Extrait du document =
Que sont les villes devenues ? Des splendides « capitales régionales » jusqu’aux imposantes « préfectures de département », partout en France, quasiment, les prix de l’immobilier ont doublé au cours du dernier mandat municipal. Et chaque « métropole » lutte, grâce à une « cellule d’accueil spécialisé », grâce à une culture sur mesure, grâce à la piétonnisation des centres, chacune lutte pour « attirer des cadres » comme s’ils apportaient avec eux l’Eldorado. Tandis que, dans le même temps, les ménages d’ouvriers-employés sont repoussés en périphérie, dans les zones semi-rurales [1]
2005 et 2007 ont offert des traductions politiques de cette évolution sociologique. En Moselle, par exemple, le 29 mai 2005, le « non » au référendum européen l’emportait avec 54,8 % des voix dans tout le département… sauf à Metz, où le « oui » culminait avec 53,35 % des voix. Le même clivage distinguait Amiens et la Somme. Et le Paris des décideurs, où le « oui » triomphait à 66%, constituait comme une caricature. Cette fracture géographique recoupait, on le sait, une fracture de classe : alors les chômeurs optaient à 71% pour le « non », les ouvriers à 79 %, les employés à 67% - les cadres et professions libérales préféraient le oui à 65% [2].
La présidentielle a reproduit les mêmes schémas. Ségolène Royal arrivait en tête dans bien des villes, devant Nicolas Sarkozy au second tour. Ceci, tandis qu’une minorité d’ouvriers votait pour la candidate socialiste (49 %). Idem parmi les employés (49 %). Et encore moins, 42 %, parmi les électeurs qui ont « arrêté leurs études avant 20 ans ». En revanche, elle culminait à 54 % chez les Français qui « s’en sortent très facilement », à 56 % chez les titulaires d’un bac et plus. Et à 76 % quand le votant possédait un parent originaire d’Afrique. Bref, la gauche perdait, une nouvelle fois, dans les classes populaires. A l’exception des enfants d’immigrés.
C’est dire si ces élections municipales peuvent donner une illusion d’optique. Parce que toutes les analyses se concentrent sur les grandes villes, parce que tous les regards scrutent Marseille, Lyon, Paris, Bordeaux, Strasbourg, Nantes, etc., la gauche pourra se croire « gagnante ». « Gagnante », oui, mais parmi son nouvel électorat, les plutôt aisés, les ouverts au monde, les Français du « oui », qui occupent désormais les centres urbains. Tandis que le divorce avec les smicards des campagnes n’aura pas pris fin par miracle.
[1] Voir le remarquable Nouvel atlas des fractures sociales, des géographes Christophe Noyé et Christophe Guilluy, paru aux éditions Autrement.

Données brutes =
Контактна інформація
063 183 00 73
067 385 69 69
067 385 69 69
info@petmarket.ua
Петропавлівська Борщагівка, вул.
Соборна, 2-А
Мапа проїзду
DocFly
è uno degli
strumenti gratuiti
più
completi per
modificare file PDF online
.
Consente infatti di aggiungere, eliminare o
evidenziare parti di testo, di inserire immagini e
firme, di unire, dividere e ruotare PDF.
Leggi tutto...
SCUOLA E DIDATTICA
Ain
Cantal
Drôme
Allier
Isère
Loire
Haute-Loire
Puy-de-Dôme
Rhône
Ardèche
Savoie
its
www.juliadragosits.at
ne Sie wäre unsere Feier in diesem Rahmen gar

* * *

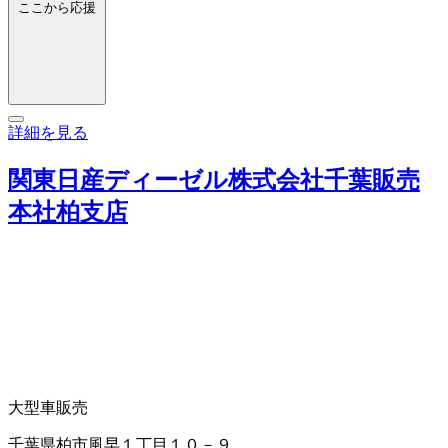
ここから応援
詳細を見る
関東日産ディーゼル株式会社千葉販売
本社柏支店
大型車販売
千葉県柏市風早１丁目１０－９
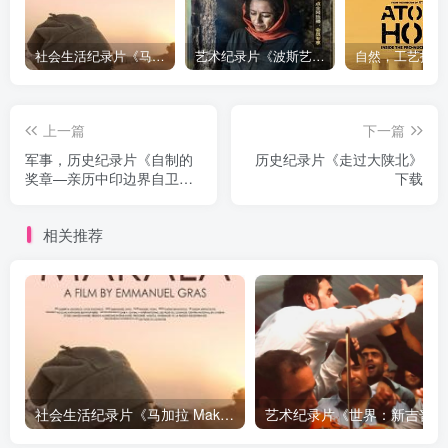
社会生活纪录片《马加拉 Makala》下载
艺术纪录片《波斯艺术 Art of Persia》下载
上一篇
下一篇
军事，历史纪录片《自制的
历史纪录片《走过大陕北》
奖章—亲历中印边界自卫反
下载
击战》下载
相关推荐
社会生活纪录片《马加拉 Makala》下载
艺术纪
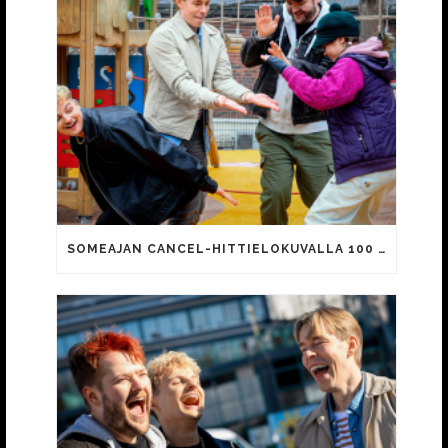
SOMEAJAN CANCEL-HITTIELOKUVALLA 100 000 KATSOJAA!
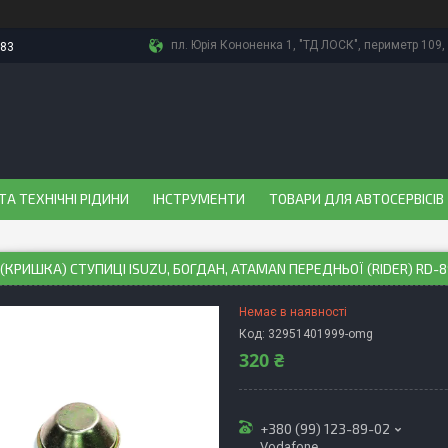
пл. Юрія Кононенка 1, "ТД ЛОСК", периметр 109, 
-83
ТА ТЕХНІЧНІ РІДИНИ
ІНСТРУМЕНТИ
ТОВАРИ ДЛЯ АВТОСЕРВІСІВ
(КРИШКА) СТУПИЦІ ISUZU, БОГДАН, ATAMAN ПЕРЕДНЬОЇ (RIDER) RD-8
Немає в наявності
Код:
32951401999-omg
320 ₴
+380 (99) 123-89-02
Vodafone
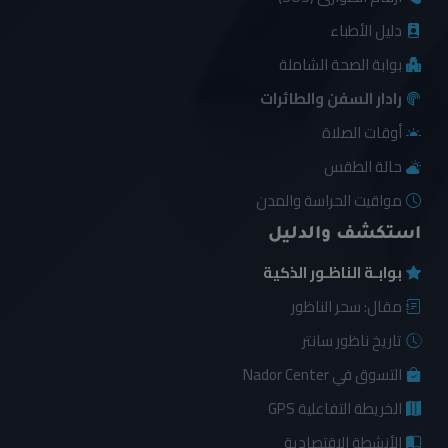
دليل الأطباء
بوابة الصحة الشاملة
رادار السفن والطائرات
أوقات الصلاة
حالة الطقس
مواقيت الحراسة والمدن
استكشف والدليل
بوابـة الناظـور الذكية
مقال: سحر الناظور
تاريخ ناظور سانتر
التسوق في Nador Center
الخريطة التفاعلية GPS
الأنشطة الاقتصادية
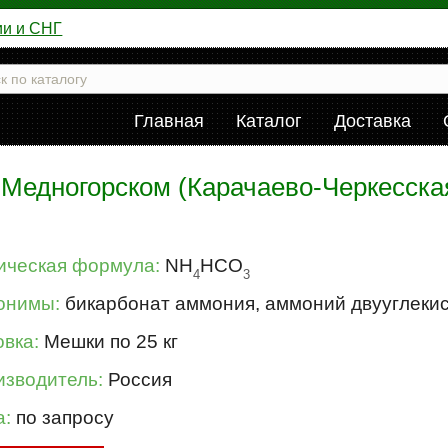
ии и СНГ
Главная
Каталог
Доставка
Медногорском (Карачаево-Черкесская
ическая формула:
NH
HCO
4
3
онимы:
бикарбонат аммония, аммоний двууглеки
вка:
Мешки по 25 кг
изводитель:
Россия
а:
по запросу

Consigne écrite = Pouvez-vous recopier mot pour mot, dans l'extrait sur les villes et le vote, le passage allant de « C’est dire si » jusqu'à « aux éditions Autrement. » ?

Résultat de l'exercice =
C’est dire si ces élections municipales peuvent donner une illusion d’optique. Parce que toutes les analyses se concentrent sur les grandes villes, parce que tous les regards scrutent Marseille, Lyon, Paris, Bordeaux, Strasbourg, Nantes, etc., la gauche pourra se croire « gagnante ». « Gagnante », oui, mais parmi son nouvel électorat, les plutôt aisés, les ouverts au monde, les Français du « oui », qui occupent désormais les centres urbains. Tandis que le divorce avec les smicards des campagnes n’aura pas pris fin par miracle.
[1] Voir le remarquable Nouvel atlas des fractures sociales, des géographes Christophe Noyé et Christophe Guilluy, paru aux éditions Autrement.